Proper ventilation is one of the most crucial factors in a roof’s durability. Without it, moisture and heat can accumulate in the attic area, causing the sheathing and rafters to rot, the insulation to lose its effectiveness, and the shingles to buckle.
Therefore, a professional roofing contractor will never recommend blocking off sources of ventilation such as soffit vents, ridge vents, and louvers – even during winter. Good ventilation in the attic also increases the life of the roofing material, prevents structural damage caused by moisture, enhances the comfort level in the rooms underneath, and reduces energy consumption.

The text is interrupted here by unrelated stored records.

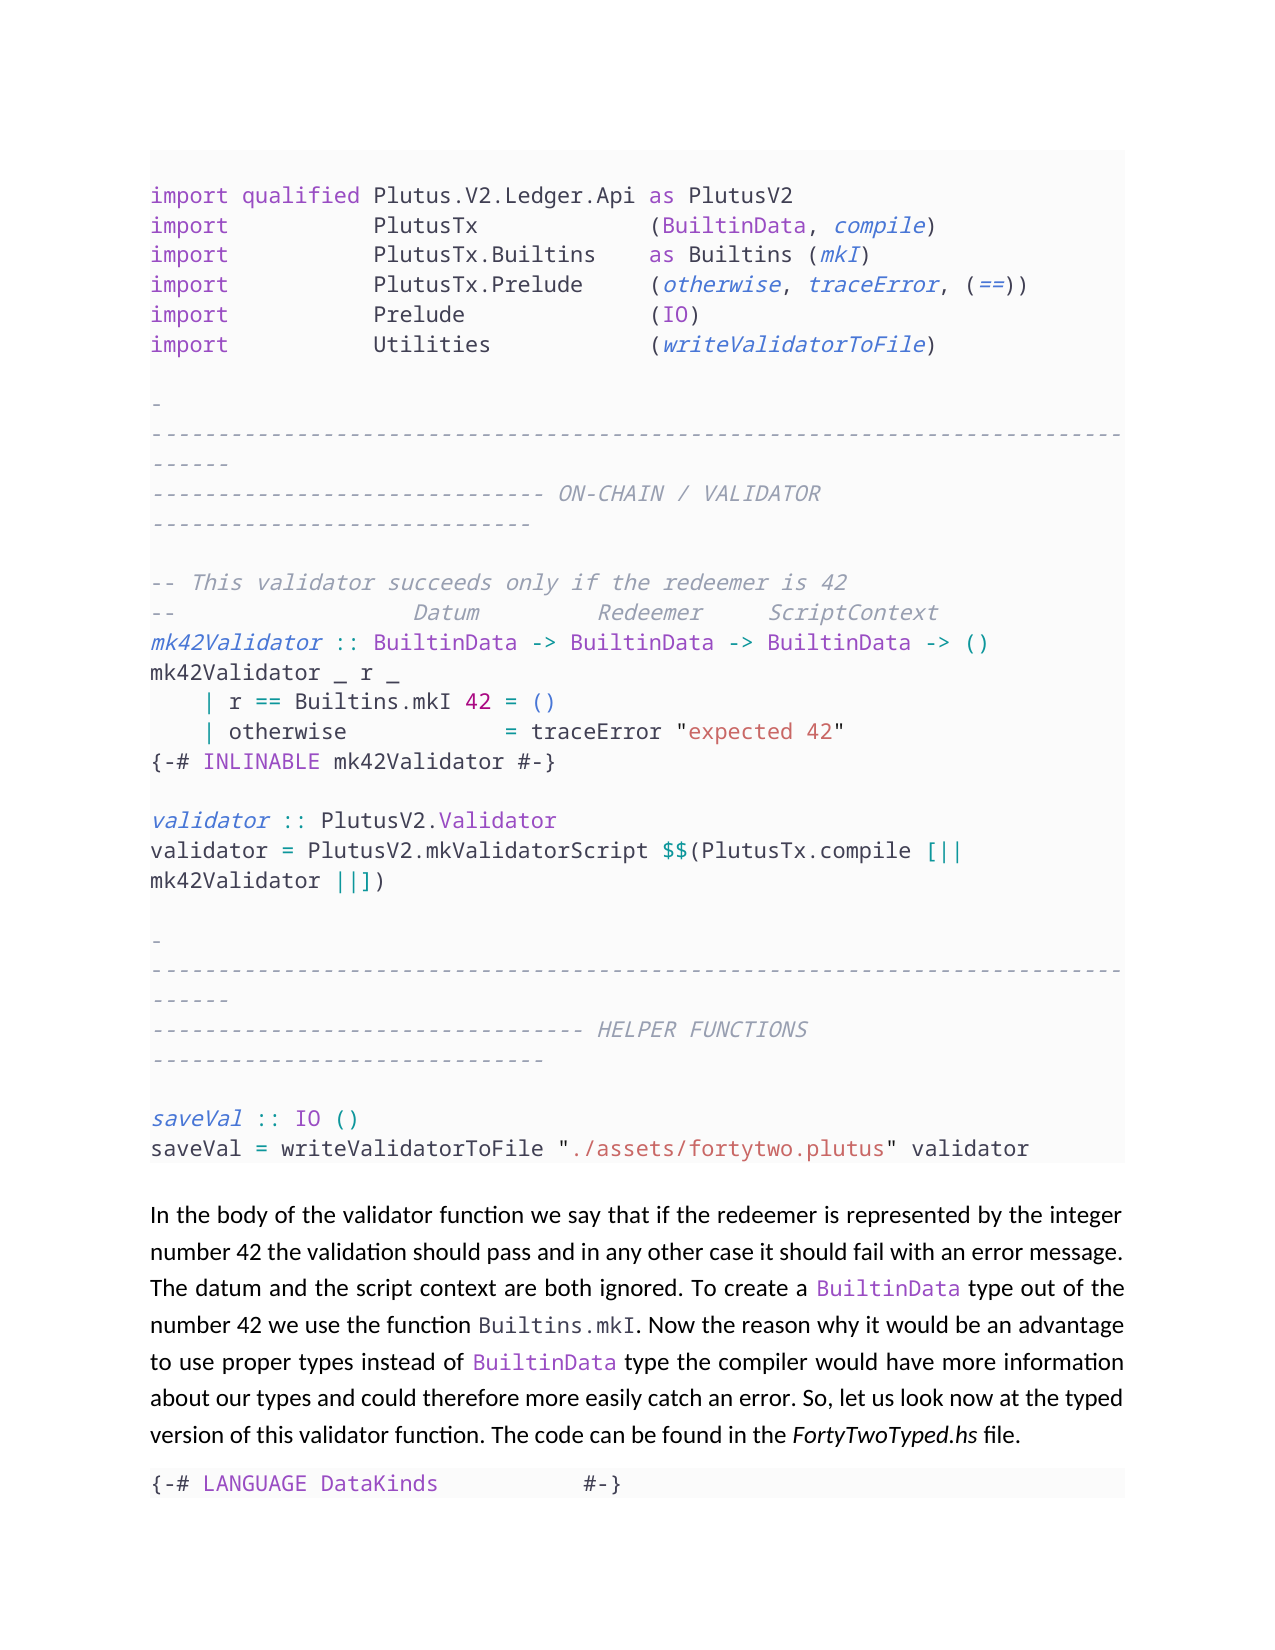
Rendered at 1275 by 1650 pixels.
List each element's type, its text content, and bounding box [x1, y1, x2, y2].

text import PlutusTx (BuiltinData, compile) [150, 209, 1125, 239]
text -- This validator succeeds only if the redeemer is 42 [150, 567, 1125, 597]
text import qualified Plutus.V2.Ledger.Api as PlutusV2 [150, 180, 1125, 209]
text saveVal = writeValidatorToFile "./assets/fortytwo.plutus" validator [150, 1133, 1125, 1163]
text validator = PlutusV2.mkValidatorScript $$(PlutusTx.compile [|| mk42Validator ||]) [150, 835, 1125, 895]
text validator :: PlutusV2.Validator [150, 805, 1125, 835]
text | otherwise = traceError "expected 42" [150, 716, 1125, 746]
text import PlutusTx.Builtins as Builtins (mkI) [150, 239, 1125, 269]
text | r == Builtins.mkI 42 = () [150, 686, 1125, 716]
text mk42Validator _ r _ [150, 656, 1125, 686]
text -- Datum Redeemer ScriptContext [150, 597, 1125, 627]
text ------------------------------ ON-CHAIN / VALIDATOR ----------------------------- [150, 478, 1125, 537]
text mk42Validator :: BuiltinData -> BuiltinData -> BuiltinData -> () [150, 627, 1125, 656]
text In the body of the validator function we say that if the redeemer is represented by the integer number 42 the validation should pass and in any other case it should fail with an error message. The datum and the script context are both ignored. To create a BuiltinData type out of the number 42 we use the function Builtins.mkI. Now the reason why it would be an advantage to use proper types instead of BuiltinData type the compiler would have more information about our types and could therefore more easily catch an error. So, let us look now at the typed version of this validator function. The code can be found in the FortyTwoTyped.hs file. [150, 1199, 1125, 1450]
text --------------------------------------------------------------------------------- [150, 388, 1125, 478]
text saveVal :: IO () [150, 1103, 1125, 1133]
text import Prelude (IO) [150, 299, 1125, 329]
text {-# INLINABLE mk42Validator #-} [150, 746, 1125, 776]
text {-# LANGUAGE DataKinds #-} [150, 1468, 1125, 1498]
text import Utilities (writeValidatorToFile) [150, 329, 1125, 358]
text --------------------------------- HELPER FUNCTIONS ------------------------------ [150, 1014, 1125, 1073]
text import PlutusTx.Prelude (otherwise, traceError, (==)) [150, 269, 1125, 299]
text --------------------------------------------------------------------------------- [150, 924, 1125, 1014]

In addition to the importance of free flowing air, a roofing contractor knows that insulation plays a vital role in attic ventilation. Ideally, an attic should have:
- At least 1 inch of space between the roof sheathing and the insulation.

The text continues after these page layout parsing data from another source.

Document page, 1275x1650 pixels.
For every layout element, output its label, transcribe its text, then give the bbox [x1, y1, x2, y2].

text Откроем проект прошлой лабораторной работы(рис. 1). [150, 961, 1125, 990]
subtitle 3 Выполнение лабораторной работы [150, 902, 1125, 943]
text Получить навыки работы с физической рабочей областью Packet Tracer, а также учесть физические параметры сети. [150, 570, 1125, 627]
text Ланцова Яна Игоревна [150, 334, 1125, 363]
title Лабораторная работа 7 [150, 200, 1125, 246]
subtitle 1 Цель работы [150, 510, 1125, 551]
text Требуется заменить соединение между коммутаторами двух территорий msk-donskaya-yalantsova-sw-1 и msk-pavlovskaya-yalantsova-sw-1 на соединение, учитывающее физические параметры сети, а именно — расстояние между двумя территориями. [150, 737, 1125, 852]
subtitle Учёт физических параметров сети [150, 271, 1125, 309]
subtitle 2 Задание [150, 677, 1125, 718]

- Enough vented, open spaces to enable air to pass freely in and out.
- A vapor retarder next to the ceiling and under the insulation to prevent moisture rising into the attic.

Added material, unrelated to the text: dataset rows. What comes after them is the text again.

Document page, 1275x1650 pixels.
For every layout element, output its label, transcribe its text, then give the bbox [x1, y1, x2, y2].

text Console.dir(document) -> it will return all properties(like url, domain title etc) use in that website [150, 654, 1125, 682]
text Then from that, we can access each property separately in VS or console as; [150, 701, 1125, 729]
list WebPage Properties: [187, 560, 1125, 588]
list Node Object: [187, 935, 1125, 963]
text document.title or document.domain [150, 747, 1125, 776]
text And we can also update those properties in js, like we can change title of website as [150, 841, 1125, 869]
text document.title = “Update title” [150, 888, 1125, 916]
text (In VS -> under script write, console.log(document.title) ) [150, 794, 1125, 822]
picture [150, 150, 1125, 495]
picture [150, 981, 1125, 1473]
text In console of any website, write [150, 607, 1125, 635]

- A gap-free layer on the attic floor to protect the home from heat loss or gain.
The requirements for correct ventilation in an attic depend on a number of factors, including the structure’s atmospheric humidity, shade, and exposure to the sun. Nonetheless, the formula for ventilation is generally based on the width and length of the attic. The NRCA (National Roofing Contractors Association) recommends that a roofing contractor leaves at least 1 sq. ft. of vent area for every 150 sq. ft. of attic floor, with the vents placed commensurately near, or at, the ridge and the eaves.